* **What this task involves**
Every record is to be copied unchanged, except that its pictures are removed.
___ Record extracts
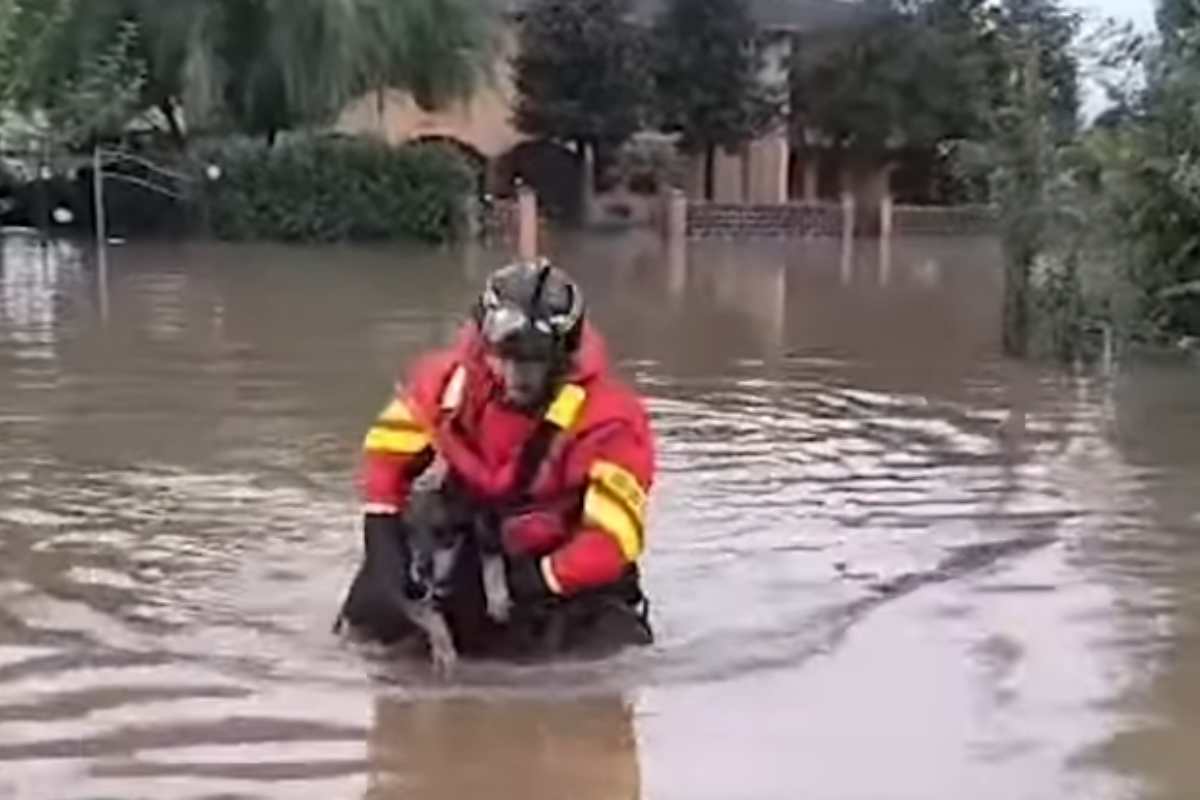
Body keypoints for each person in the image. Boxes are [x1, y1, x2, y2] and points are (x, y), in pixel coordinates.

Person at [340, 258, 655, 661]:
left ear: (563, 355)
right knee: (370, 625)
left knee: (607, 661)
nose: (517, 374)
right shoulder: (445, 383)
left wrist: (536, 580)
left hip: (560, 573)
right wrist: (382, 544)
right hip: (468, 545)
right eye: (506, 356)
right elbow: (386, 456)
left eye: (535, 360)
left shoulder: (613, 422)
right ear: (484, 344)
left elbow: (611, 541)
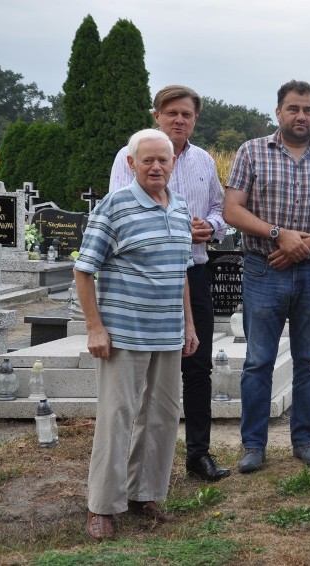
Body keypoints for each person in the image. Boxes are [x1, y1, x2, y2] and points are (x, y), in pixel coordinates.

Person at [223, 80, 310, 473]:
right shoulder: (251, 152)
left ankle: (305, 440)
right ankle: (253, 445)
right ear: (278, 112)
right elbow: (233, 210)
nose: (301, 116)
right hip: (264, 269)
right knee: (258, 360)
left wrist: (305, 246)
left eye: (308, 110)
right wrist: (279, 235)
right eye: (294, 109)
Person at [76, 129, 198, 542]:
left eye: (164, 160)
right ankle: (102, 506)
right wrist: (95, 327)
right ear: (131, 163)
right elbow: (83, 268)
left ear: (173, 163)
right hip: (124, 335)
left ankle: (144, 494)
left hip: (167, 334)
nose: (156, 167)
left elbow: (181, 271)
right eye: (147, 160)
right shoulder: (115, 207)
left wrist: (190, 325)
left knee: (161, 418)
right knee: (117, 419)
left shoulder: (180, 207)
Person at [109, 85, 230, 482]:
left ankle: (198, 454)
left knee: (197, 367)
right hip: (143, 278)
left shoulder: (203, 162)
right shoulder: (131, 156)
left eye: (187, 115)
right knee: (140, 373)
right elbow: (117, 211)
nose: (179, 120)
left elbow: (220, 209)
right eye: (171, 113)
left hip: (191, 273)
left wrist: (209, 227)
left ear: (195, 119)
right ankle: (131, 462)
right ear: (157, 115)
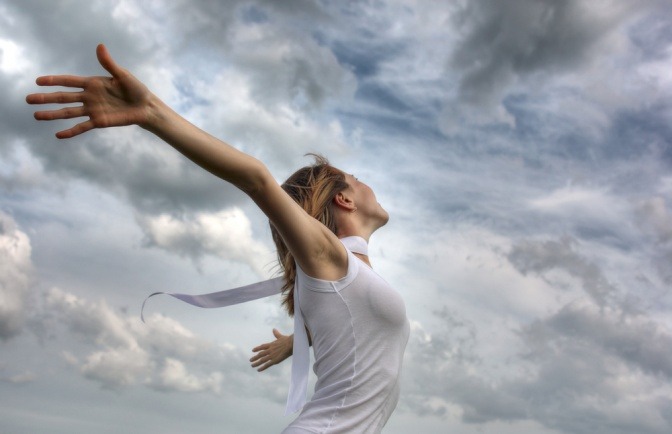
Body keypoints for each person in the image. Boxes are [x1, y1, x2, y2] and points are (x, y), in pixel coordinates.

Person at [27, 44, 409, 433]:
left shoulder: (340, 274)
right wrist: (152, 114)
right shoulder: (331, 260)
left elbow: (348, 319)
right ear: (344, 199)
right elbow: (256, 178)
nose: (366, 183)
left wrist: (297, 341)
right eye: (357, 178)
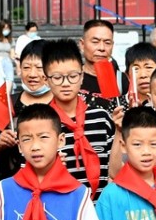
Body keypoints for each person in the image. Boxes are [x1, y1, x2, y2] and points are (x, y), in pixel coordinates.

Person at [43, 39, 115, 197]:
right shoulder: (41, 123)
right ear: (46, 80)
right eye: (57, 77)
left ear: (82, 76)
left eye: (73, 76)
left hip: (100, 207)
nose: (66, 83)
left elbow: (115, 170)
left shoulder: (101, 118)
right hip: (60, 207)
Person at [79, 19, 124, 99]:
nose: (102, 48)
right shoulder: (72, 77)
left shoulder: (120, 79)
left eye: (107, 43)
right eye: (95, 42)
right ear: (82, 45)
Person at [0, 19, 15, 89]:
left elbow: (12, 54)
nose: (6, 30)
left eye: (8, 28)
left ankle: (8, 96)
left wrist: (16, 57)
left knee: (9, 83)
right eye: (4, 28)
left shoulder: (11, 40)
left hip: (8, 62)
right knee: (0, 84)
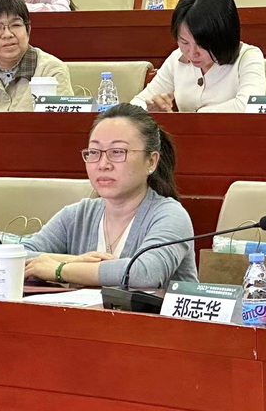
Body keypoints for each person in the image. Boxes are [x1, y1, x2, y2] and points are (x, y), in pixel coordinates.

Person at [23, 103, 198, 288]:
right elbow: (15, 256)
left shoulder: (170, 215)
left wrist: (60, 269)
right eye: (94, 152)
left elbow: (144, 273)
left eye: (117, 152)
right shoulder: (77, 215)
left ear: (151, 161)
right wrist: (73, 260)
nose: (103, 164)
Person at [130, 0, 265, 112]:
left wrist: (194, 116)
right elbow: (138, 103)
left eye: (201, 44)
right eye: (184, 42)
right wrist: (150, 110)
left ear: (223, 37)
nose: (192, 53)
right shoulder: (176, 58)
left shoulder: (248, 56)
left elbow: (248, 106)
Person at [0, 0, 72, 111]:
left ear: (28, 30)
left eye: (15, 25)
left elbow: (61, 120)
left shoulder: (50, 70)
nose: (7, 34)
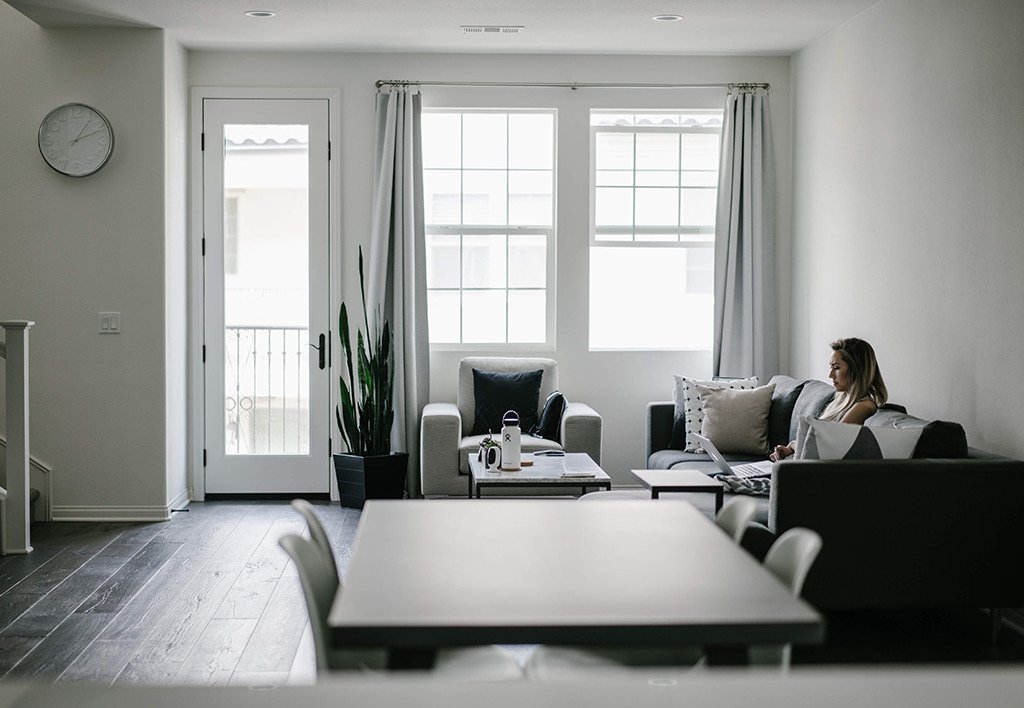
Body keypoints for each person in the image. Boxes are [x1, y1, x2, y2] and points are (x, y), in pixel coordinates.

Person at [769, 337, 888, 461]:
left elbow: (829, 448)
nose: (830, 375)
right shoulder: (841, 398)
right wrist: (789, 450)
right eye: (831, 367)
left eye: (836, 368)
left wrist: (792, 445)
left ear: (857, 369)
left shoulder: (864, 406)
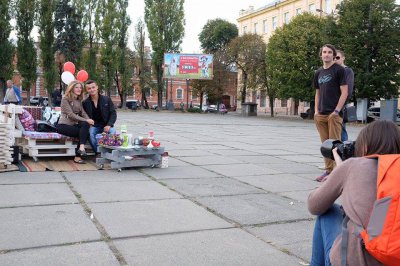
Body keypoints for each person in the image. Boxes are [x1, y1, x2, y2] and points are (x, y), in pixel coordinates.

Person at [308, 120, 400, 266]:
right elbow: (379, 216)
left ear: (364, 146)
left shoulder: (354, 166)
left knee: (328, 211)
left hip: (353, 261)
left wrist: (339, 172)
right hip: (391, 255)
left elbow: (314, 205)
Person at [313, 44, 348, 182]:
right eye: (324, 52)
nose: (326, 54)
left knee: (335, 145)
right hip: (321, 114)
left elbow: (344, 92)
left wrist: (336, 111)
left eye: (329, 52)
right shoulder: (318, 72)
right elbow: (317, 93)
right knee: (325, 145)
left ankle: (336, 173)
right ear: (321, 55)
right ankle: (328, 171)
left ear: (333, 55)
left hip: (333, 114)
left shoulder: (339, 70)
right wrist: (316, 111)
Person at [56, 81, 94, 164]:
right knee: (84, 133)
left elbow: (83, 113)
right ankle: (78, 155)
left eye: (80, 88)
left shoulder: (79, 100)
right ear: (72, 88)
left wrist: (89, 121)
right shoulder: (65, 99)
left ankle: (81, 148)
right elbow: (70, 115)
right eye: (77, 87)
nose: (79, 89)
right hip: (63, 125)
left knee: (85, 126)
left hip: (73, 125)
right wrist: (86, 120)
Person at [83, 80, 117, 153]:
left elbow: (113, 113)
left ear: (97, 87)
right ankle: (99, 153)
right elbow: (84, 115)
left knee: (113, 132)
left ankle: (110, 152)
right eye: (89, 88)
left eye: (93, 87)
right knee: (91, 133)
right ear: (87, 90)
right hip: (94, 126)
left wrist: (109, 125)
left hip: (106, 125)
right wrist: (89, 124)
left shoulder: (106, 99)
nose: (92, 90)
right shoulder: (85, 102)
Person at [335, 50, 354, 141]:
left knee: (341, 129)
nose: (335, 59)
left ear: (343, 58)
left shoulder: (347, 71)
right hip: (329, 105)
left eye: (338, 57)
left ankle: (344, 150)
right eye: (334, 57)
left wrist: (341, 105)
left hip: (340, 105)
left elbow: (348, 91)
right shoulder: (332, 71)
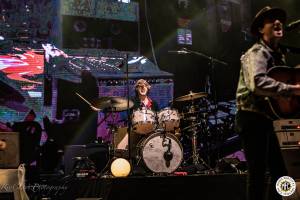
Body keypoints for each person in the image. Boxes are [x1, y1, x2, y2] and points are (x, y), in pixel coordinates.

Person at [235, 6, 300, 200]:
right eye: (271, 20)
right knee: (257, 173)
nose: (278, 22)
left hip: (266, 119)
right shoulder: (257, 52)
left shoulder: (277, 55)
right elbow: (258, 83)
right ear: (261, 29)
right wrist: (294, 90)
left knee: (280, 173)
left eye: (279, 19)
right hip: (251, 117)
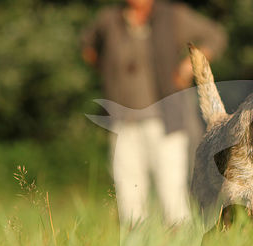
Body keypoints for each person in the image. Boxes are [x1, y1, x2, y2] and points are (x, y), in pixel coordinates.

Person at [82, 0, 227, 225]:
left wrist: (190, 66)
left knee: (172, 188)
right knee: (127, 189)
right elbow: (88, 48)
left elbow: (215, 36)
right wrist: (109, 72)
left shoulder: (172, 16)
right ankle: (135, 243)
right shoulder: (109, 19)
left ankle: (179, 243)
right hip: (122, 120)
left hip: (165, 119)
______
* **Solution for this problem**
Body keypoints for each person in the image. Boxes are [x1, y1, x2, y2] and points are (x, y), in pixel coordinates.

Person at [340, 258, 655, 661]:
left ear: (563, 355)
right knee: (370, 625)
left knee: (607, 661)
nose: (517, 374)
right shoulder: (445, 383)
left wrist: (536, 580)
left hip: (560, 573)
right wrist: (382, 544)
right hip: (468, 545)
right eye: (506, 356)
right elbow: (386, 456)
left eye: (535, 360)
left shoulder: (613, 422)
right ear: (484, 344)
left elbow: (611, 541)
Body keypoints for each person in the image. Boxes are [x1, y1, x2, y2] and points are (x, y), in pixel coordinates.

Person at [223, 80, 310, 473]:
right shoulder: (251, 152)
left ankle: (305, 440)
right ankle: (253, 445)
right ear: (278, 112)
right elbow: (233, 210)
nose: (301, 116)
right hip: (264, 269)
right knee: (258, 360)
left wrist: (305, 246)
left eye: (308, 110)
right wrist: (279, 235)
right eye: (294, 109)
Person at [76, 129, 198, 542]:
left eye: (164, 160)
right ankle: (102, 506)
right wrist: (95, 327)
right ear: (131, 163)
right elbow: (83, 268)
left ear: (173, 163)
right hip: (124, 335)
left ankle: (144, 494)
left hip: (167, 334)
nose: (156, 167)
left elbow: (181, 271)
right eye: (147, 160)
right shoulder: (115, 207)
left wrist: (190, 325)
left knee: (161, 418)
right knee: (117, 419)
left shoulder: (180, 207)
Person at [109, 85, 230, 482]:
left ankle: (198, 454)
left knee: (197, 367)
right hip: (143, 278)
left shoulder: (203, 162)
right shoulder: (131, 156)
left eye: (187, 115)
right knee: (140, 373)
right elbow: (117, 211)
nose: (179, 120)
left elbow: (220, 209)
right eye: (171, 113)
left hip: (191, 273)
left wrist: (209, 227)
left ear: (195, 119)
right ankle: (131, 462)
right ear: (157, 115)
Body keypoints for each person in the image. Boxes are [x1, y1, x2, y2] and points are (x, y), in pixel coordinates.

Person at [27, 44, 409, 433]:
left shoulder: (340, 274)
right wrist: (152, 114)
right shoulder: (331, 260)
left elbow: (348, 319)
right ear: (344, 199)
right elbow: (256, 178)
nose: (366, 183)
left wrist: (297, 341)
right eye: (357, 178)
Body keypoints for each person in the image. Boxes are [x1, y1, x2, y2] and points are (x, y), in pixel coordinates.

Person at [43, 39, 115, 197]:
right shoulder: (41, 123)
right ear: (46, 80)
right eye: (57, 77)
left ear: (82, 76)
left eye: (73, 76)
left hip: (100, 207)
nose: (66, 83)
left elbow: (115, 170)
left shoulder: (101, 118)
right hip: (60, 207)
Person at [79, 19, 124, 99]:
nose: (102, 48)
right shoulder: (72, 77)
left shoulder: (120, 79)
left eye: (107, 43)
right eye: (95, 42)
right ear: (82, 45)
Person at [0, 19, 15, 89]:
left elbow: (12, 54)
nose: (6, 30)
left eye: (8, 28)
left ankle: (8, 96)
left wrist: (16, 57)
left knee: (9, 83)
right eye: (4, 28)
left shoulder: (11, 40)
left hip: (8, 62)
right knee: (0, 84)
Body keypoints for each person in the image. Boxes are [x1, y1, x2, y2] and points are (x, y), in pixel coordinates.

Person at [23, 103, 198, 288]:
right elbow: (15, 256)
left shoulder: (170, 215)
left wrist: (60, 269)
right eye: (94, 152)
left elbow: (144, 273)
left eye: (117, 152)
right shoulder: (77, 215)
left ear: (151, 161)
right wrist: (73, 260)
nose: (103, 164)
Person at [130, 0, 265, 112]:
left wrist: (194, 116)
right elbow: (138, 103)
left eye: (201, 44)
right eye: (184, 42)
right wrist: (150, 110)
left ear: (223, 37)
nose: (192, 53)
right shoulder: (176, 58)
left shoulder: (248, 56)
left elbow: (248, 106)
Person at [0, 0, 72, 111]:
left ear: (28, 30)
left eye: (15, 25)
left elbow: (61, 120)
left shoulder: (50, 70)
nose: (7, 34)
Body keypoints for each person in the image. Boxes are [x1, y1, x2, y2] and points are (x, y), in pixel coordinates.

Person at [769, 337, 888, 461]:
left elbow: (829, 448)
nose: (830, 375)
right shoulder: (841, 398)
right wrist: (789, 450)
right eye: (831, 367)
left eye: (836, 368)
left wrist: (792, 445)
left ear: (857, 369)
left shoulder: (864, 406)
Body keypoints for each person in the image. Boxes are [x1, y1, x2, y2] and points are (x, y), in pixel coordinates.

Person at [308, 120, 400, 266]:
right elbow: (379, 216)
left ear: (364, 146)
left shoulder: (354, 166)
left knee: (328, 211)
left hip: (353, 261)
left wrist: (339, 172)
right hip: (391, 255)
left elbow: (314, 205)
Person at [313, 44, 348, 182]:
right eye: (324, 52)
nose: (326, 54)
left knee: (335, 145)
right hip: (321, 114)
left elbow: (344, 92)
left wrist: (336, 111)
left eye: (329, 52)
right shoulder: (318, 72)
right elbow: (317, 93)
right knee: (325, 145)
left ankle: (336, 173)
right ear: (321, 55)
right ankle: (328, 171)
left ear: (333, 55)
left hip: (333, 114)
left shoulder: (339, 70)
right wrist: (316, 111)
Person at [56, 81, 94, 164]:
right knee: (84, 133)
left elbow: (83, 113)
right ankle: (78, 155)
left eye: (80, 88)
left shoulder: (79, 100)
right ear: (72, 88)
left wrist: (89, 121)
right shoulder: (65, 99)
left ankle: (81, 148)
right elbow: (70, 115)
right eye: (77, 87)
nose: (79, 89)
right hip: (63, 125)
left knee: (85, 126)
left hip: (73, 125)
right wrist: (86, 120)
Person at [83, 80, 117, 153]:
left elbow: (113, 113)
left ear: (97, 87)
right ankle: (99, 153)
right elbow: (84, 115)
left knee: (113, 132)
left ankle: (110, 152)
right eye: (89, 88)
left eye: (93, 87)
right knee: (91, 133)
right ear: (87, 90)
right hip: (94, 126)
left wrist: (109, 125)
left hip: (106, 125)
right wrist: (89, 124)
left shoulder: (106, 99)
nose: (92, 90)
right shoulder: (85, 102)
Person at [335, 50, 354, 141]:
left knee: (341, 129)
nose: (335, 59)
left ear: (343, 58)
left shoulder: (347, 71)
right hip: (329, 105)
left eye: (338, 57)
left ankle: (344, 150)
right eye: (334, 57)
left wrist: (341, 105)
left hip: (340, 105)
left elbow: (348, 91)
right shoulder: (332, 71)
Body keypoints for each person in the image. Boxes are [x1, y1, x2, y2] and points are (x, y), in pixel coordinates.

Person at [235, 6, 300, 200]:
right eye: (271, 20)
right knee: (257, 173)
nose: (278, 22)
left hip: (266, 119)
right shoulder: (257, 52)
left shoulder: (277, 55)
right elbow: (258, 83)
right ear: (261, 29)
right wrist: (294, 90)
left knee: (280, 173)
left eye: (279, 19)
right hip: (251, 117)
Body keypoints for each person in the image. Boxes are [x1, y1, x2, y2] and points are (x, y), in pixel coordinates.

Person at [82, 0, 227, 225]:
left wrist: (190, 66)
left knee: (172, 188)
right knee: (127, 189)
right elbow: (88, 48)
left elbow: (215, 36)
right wrist: (109, 72)
left shoulder: (172, 16)
right ankle: (135, 243)
right shoulder: (109, 19)
left ankle: (179, 243)
right hip: (122, 120)
left hip: (165, 119)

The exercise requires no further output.